> **What this task involves**:
Find the word "impossible" below. Copy each line that has it.

[Transcribed page contents]
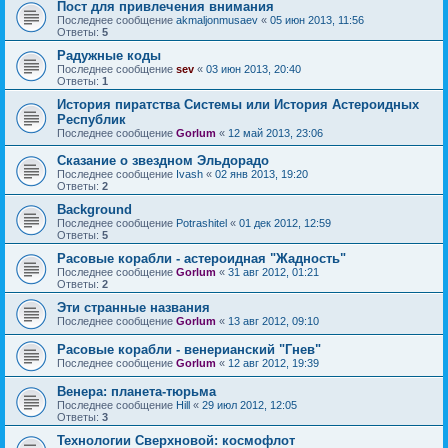
Пост для привлечения внимания
Последнее сообщение
akmaljonmusaev
«
05 июн 2013, 11:56
Ответы:
5
Радужные коды
Последнее сообщение
sev
«
03 июн 2013, 20:40
Ответы:
1
История пиратства Системы или История Астероидных
Республик
Последнее сообщение
Gorlum
«
12 май 2013, 23:06
Сказание о звездном Эльдорадо
Последнее сообщение
Ivash
«
02 янв 2013, 19:20
Ответы:
2
Background
Последнее сообщение
Potrashitel
«
01 дек 2012, 12:59
Ответы:
5
Расовые корабли - астероидная "Жадность"
Последнее сообщение
Gorlum
«
31 авг 2012, 01:21
Ответы:
2
Эти странные названия
Последнее сообщение
Gorlum
«
13 авг 2012, 09:10
Расовые корабли - венерианский "Гнев"
Последнее сообщение
Gorlum
«
12 авг 2012, 19:39
Венера: планета-тюрьма
Последнее сообщение
Hill
«
29 июл 2012, 12:05
Ответы:
3
Технологии Сверхновой: космофлот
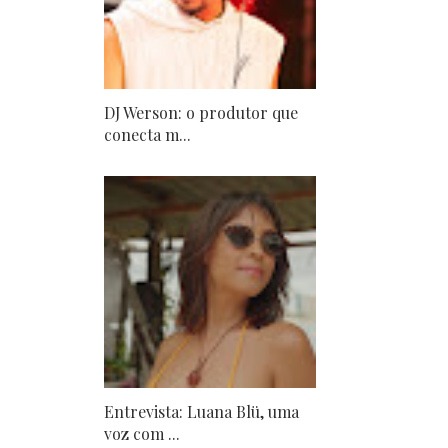
DJ Werson: o produtor que
conecta m...
Entrevista: Luana Blü, uma
voz com ...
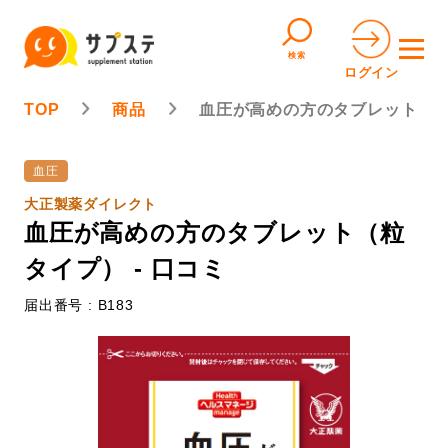
検索
ログイン
TOP
商品
血圧が高めの方のタブレット（
血圧
大正製薬ダイレクト
血圧が高めの方のタブレット（粒
タイプ） - 口コミ
届出番号 : B183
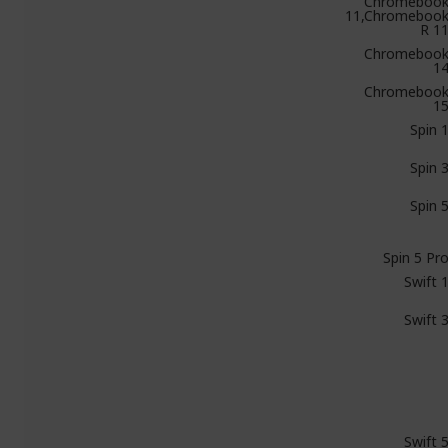
Chromeboo
11,Chromeboo
R 1
Chromeboo
1
Chromeboo
1
Spin 
Spin 
Spin 
Spin 5 Pr
Swift 
Swift 
Swift 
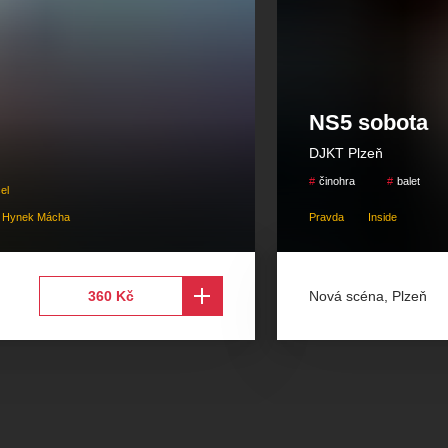
u rozsahu
 scéně
NS5 sobota
DJKT Plzeň
činohra
balet
bízíme se slevou
el
el Hynek Mácha
Pravda
Inside
ám z kapacitních
á ve své skupině
Nová scéna
,
Plzeň
360 Kč
edplatnému
kladně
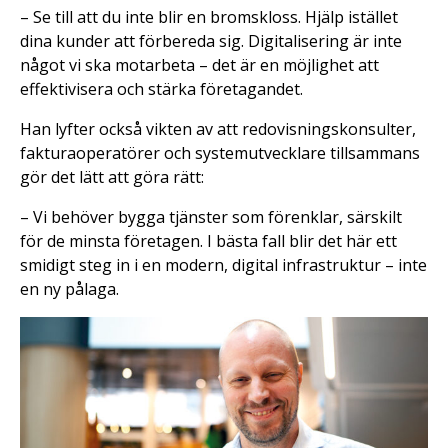
– Se till att du inte blir en bromskloss. Hjälp istället
dina kunder att förbereda sig. Digitalisering är inte
något vi ska motarbeta – det är en möjlighet att
effektivisera och stärka företagandet.
Han lyfter också vikten av att redovisningskonsulter,
fakturaoperatörer och systemutvecklare tillsammans
gör det lätt att göra rätt:
– Vi behöver bygga tjänster som förenklar, särskilt
för de minsta företagen. I bästa fall blir det här ett
smidigt steg in i en modern, digital infrastruktur – inte
en ny pålaga.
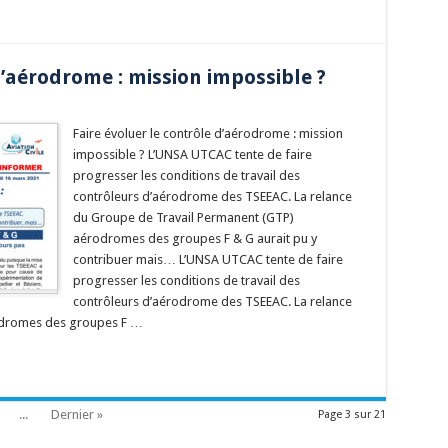
d’aérodrome : mission impossible ?
Faire évoluer le contrôle d’aérodrome : mission
impossible ? L’UNSA UTCAC tente de faire
progresser les conditions de travail des
contrôleurs d’aérodrome des TSEEAC. La relance
du Groupe de Travail Permanent (GTP)
aérodromes des groupes F & G aurait pu y
contribuer mais… L’UNSA UTCAC tente de faire
progresser les conditions de travail des
contrôleurs d’aérodrome des TSEEAC. La relance
odromes des groupes F …
...
Dernier »
Page 3 sur 21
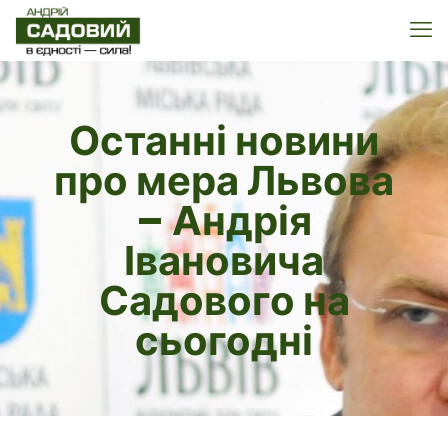
Останні новини
про мера Львова
– Андрія
Івановича
Садового на
сьогодні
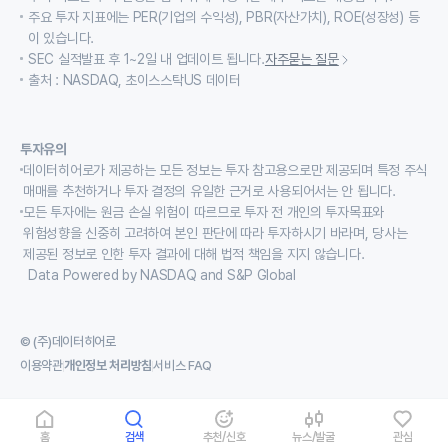
주요 투자 지표에는 PER(기업의 수익성), PBR(자산가치), ROE(성장성) 등
이 있습니다.
SEC 실적발표 후 1~2일 내 업데이트 됩니다.
자주묻는 질문
출처 : NASDAQ, 초이스스탁US 데이터
투자유의
데이터히어로가 제공하는 모든 정보는 투자 참고용으로만 제공되며 특정 주식
매매를 추천하거나 투자 결정의 유일한 근거로 사용되어서는 안 됩니다.
모든 투자에는 원금 손실 위험이 따르므로 투자 전 개인의 투자목표와
위험성향을 신중히 고려하여 본인 판단에 따라 투자하시기 바라며, 당사는
제공된 정보로 인한 투자 결과에 대해 법적 책임을 지지 않습니다.
Data Powered by NASDAQ and S&P Global
© (주)데이터히어로
이용약관
개인정보 처리방침
서비스 FAQ
홈
검색
추천/신호
뉴스/발굴
관심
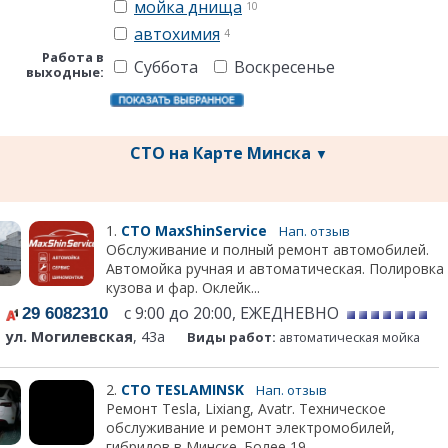
мойка днища
10
автохимия
4
Работа в
Суббота
Воскресенье
выходные:
СТО на Карте Минска
▼
1.
СТО MaxShinService
Нап. отзыв
Обслуживание и полный ремонт автомобилей.
Автомойка ручная и автоматическая. Полировка
кузова и фар. Оклейк...
с 9:00 до 20:00, ЕЖЕДНЕВНО
29 6082310
ул. Могилевская
, 43а
Виды работ:
автоматическая мойка
2.
СТО TESLAMINSK
Нап. отзыв
Ремонт Tesla, Lixiang, Avatr. Техническое
обслуживание и ремонт электромобилей,
гибридов в Минске. Более 19...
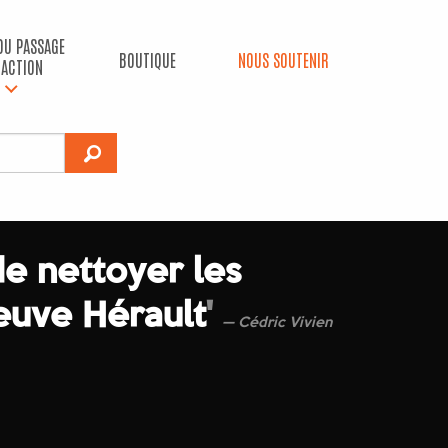
 DU PASSAGE
BOUTIQUE
NOUS SOUTENIR
’ACTION
de nettoyer les
euve Hérault
'
Cédric Vivien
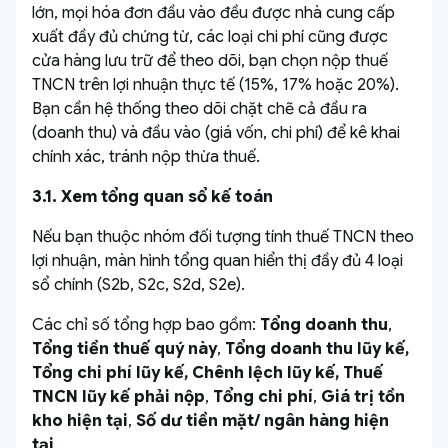
lớn, mọi hóa đơn đầu vào đều được nhà cung cấp
xuất đầy đủ chứng từ, các loại chi phí cũng được
cửa hàng lưu trữ để theo dõi, bạn chọn nộp thuế
TNCN trên lợi nhuận thực tế (15%, 17% hoặc 20%).
Bạn cần hệ thống theo dõi chặt chẽ cả đầu ra
(doanh thu) và đầu vào (giá vốn, chi phí) để kê khai
chính xác, tránh nộp thừa thuế.
3.1. Xem tổng quan sổ kế toán
Nếu bạn thuộc nhóm đối tượng tính thuế TNCN theo
lợi nhuận, màn hình tổng quan hiển thị đầy đủ 4 loại
sổ chính (S2b, S2c, S2d, S2e).
Các chỉ số tổng hợp bao gồm:
Tổng doanh thu
,
Tổng tiền thuế quý này
,
Tổng doanh thu lũy kế,
Tổng chi phí lũy kế, Chênh lệch lũy kế, Thuế
TNCN lũy kế phải nộp
,
Tổng chi phí
,
Giá trị tồn
kho hiện tại
,
Số dư tiền mặt/ ngân hàng hiện
tại
.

> **Your response**:
d’aérodrome : mission impossible ?
impossible ? L’UNSA UTCAC tente de faire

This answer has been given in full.